When a gifted former student of mine in worship and preaching, Pastor Mark Rigg––now serving a Lutheran (ELCA) church in Pennsylvania––preached this Gospel text one spring, he turned our attention away from Thomas’s inability to believe and toward noticing that Thomas receives faith from the Risen One. The story is told in such a way that Christ appears already knowing Thomas’s announcement that he wants to see and feel the marks of Jesus’ suffering.

Jesus invites Thomas into exactly what Thomas needs.

The visceral nature of this faith-creation is one way we can come to think of the meal of bread and wine. It is as if, in the meal of Jesus’ body and blood, we become Thomas, again and again being given what we, perhaps, did not even know we needed.

Fritz West’s approach to the story of Jesus and Thomas (in Homily Service 2006) extends the image by connecting it with other narratives in our tradition.

John 20:19-31

How do persons come to believe? Through the gift of the Holy Spirit. John 20:19–31 fulfills promises concerning the Holy Spirit that Jesus made in the Farewell Discourses (John 14:15–31). The two passages may be read in parallel. Above all, the promise of the Holy Spirit (John 14:16, 26) is fulfilled in its bestowal (John 20:22). This makes of the church a new creation, for the verb to breathe echoes God’s breathing life into the first human (Genesis 2:7).

Further, the Holy Spirit brings gifts: peace (John 20:21, 26; cf. 14:27), sight (John 20:24–29; cf. 14:17), and presence (John 20:19–29; cf. 14:18). This last is Jesus’ gift to Thomas, who asks for his presence and receives it—graphically.

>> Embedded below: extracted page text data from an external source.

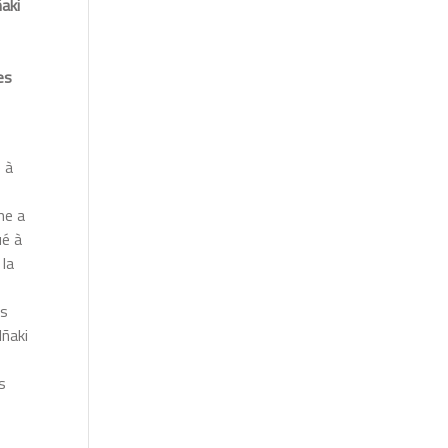
ñaki
es
e à
me a
ué à
 la
es
Iñaki
s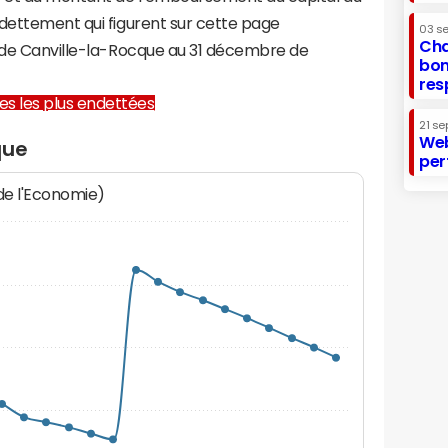
ndettement qui figurent sur cette page
03 s
Cha
e de Canville-la-Rocque au 31 décembre de
bon
res
lles les plus endettées
21 se
Web
que
per
 de l'Economie)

What about us, who have no opportunity to see Jesus in the flesh with our very own eyes? How can we believe? This passage assures us that Jesus will give us what we need. Thomas did not believe because he had the opportunity to stick his intact finger in Jesus’ open wound, but because Jesus gave him what he needed to believe, a pattern found throughout John’s gospel (John 4:1–26; 5:1–9; 9:35–38; 11:1–44). Thomas’ declaration of faith “My Lord and my God!” (John 20:28) shows that he truly saw the Father in the Son (John 14:7).

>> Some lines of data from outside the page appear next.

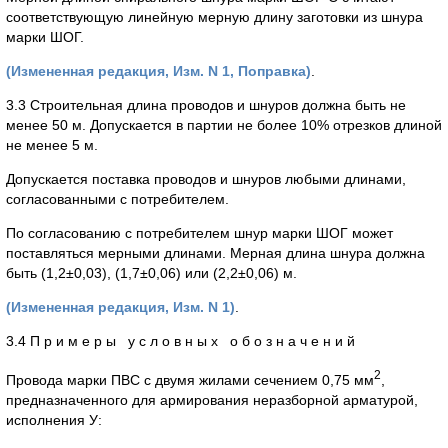
соответствующую линейную мерную длину заготовки из шнура
марки ШОГ.
(Измененная редакция, Изм. N 1, Поправка)
.
3.3 Строительная длина проводов и шнуров должна быть не
менее 50 м. Допускается в партии не более 10% отрезков длиной
не менее 5 м.
Допускается поставка проводов и шнуров любыми длинами,
согласованными с потребителем.
По согласованию с потребителем шнур марки ШОГ может
поставляться мерными длинами. Мерная длина шнура должна
быть (1,2±0,03), (1,7±0,06) или (2,2±0,06) м.
(Измененная редакция, Изм. N 1)
.
3.4 П р и м е р ы у с л о в н ы х о б о з н а ч е н и й
2
Провода марки ПВС с двумя жилами сечением 0,75 мм
,
предназначенного для армирования неразборной арматурой,
исполнения У: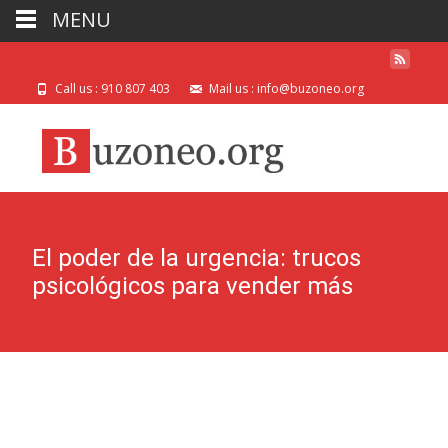
MENU
Call us : 910 807 403
Mail us : info@buzoneo.org
El poder de la urgencia: trucos
psicológicos para vender más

Jesus gives us what we need to believe as well: the witness of the disciples on the wings of the Spirit. In another tie with creation, the disciples’ testimony moves beyond the word of an eyewitness to become the Word of God. In breathing the Holy Spirit into the disciples, Jesus empowered the church to witness to him as he had witnessed to the Father. As his revelation gave sight to believers, so can their testimony. – Fritz West

Acts 4:32-35

“To each according to need,” central to communist ideology, is also here in the Acts account of  how the followers of the risen one first lived together. Those with property sold it, “laid it at the apostles’ feet…” and distributed it.

Instead of merely handing out charity to the poorest, they invited everyone to own everything together, share everything, and no one, as a consequence, was poor any longer. “There was not a needy person among them.”

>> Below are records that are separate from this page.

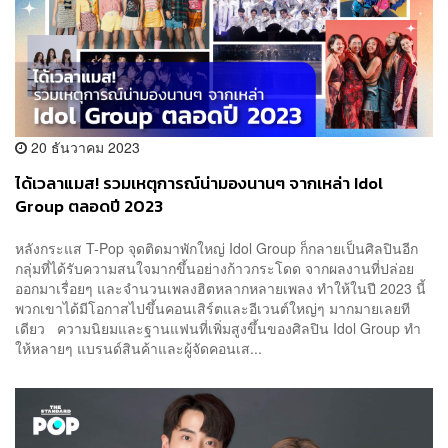
20 ธันวาคม 2023
ได้เวลาแมส! รวมเหตุการณ์น่ามองนานๆ จากเหล่า Idol
Group ตลอดปี 2023
หลังกระแส T-Pop จุดติดมาพักใหญ่ Idol Group ก็กลายเป็นศิลปินอีก
กลุ่มที่ได้รับความสนใจมากขึ้นอย่างก้าวกระโดด จากผลงานที่ปล่อย
ออกมาเรื่อยๆ และจำนวนเพลงฮิตหลากหลายเพลง ทำให้ในปี 2023 นี้
พวกเขาได้มีโอกาสไปขึ้นคอนเสิร์ตและอีเวนต์ใหญ่ๆ มากมายเลยที
เดียว ความนิยมและฐานแฟนที่เพิ่มสูงขึ้นของศิลปิน Idol Group ทำ
ให้หลายๆ แบรนด์สินค้าและผู้จัดคอนเส...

This is an image of church that ought to utterly scare us who live in the competitive, individualistic, economy-worshipping First World. Share?!!! Everything?!!! What would that be like?

To believe so strongly in the resurrection that all trust is thrown into reliance on God’s Spirit moving in the community is an unbelievable prospect. As G. K. Chesterton is known to have said, “The Christian ideal has not been tried and found wanting; it has been found difficult, and left untried.”

1 John 1:1––2:2

“…[I]f we walk in the light as God is in the light, we have communion with one another…”

Let the preaching on this day offer countless possibilities for surprise and delight that could come to us were we, in our homes and churches, to follow in the ways of our ancestors, to ask for the faith we long to have. This might be a Sunday for dreaming about impossible answers to intractable problems––like poverty. Faith in a resurrected truth can lead to . . . What?!



Fritz West is pastor of St. John's United Church of Christ, Fountain City, Wisconsin, and liturgical writer and author of Scripture and Memory: the Ecumenical Hermeneutic of the Three-Year Lectionary (The Liturgical Press, 1997).

Homily Service 39, no. 5 (2006): 46-55.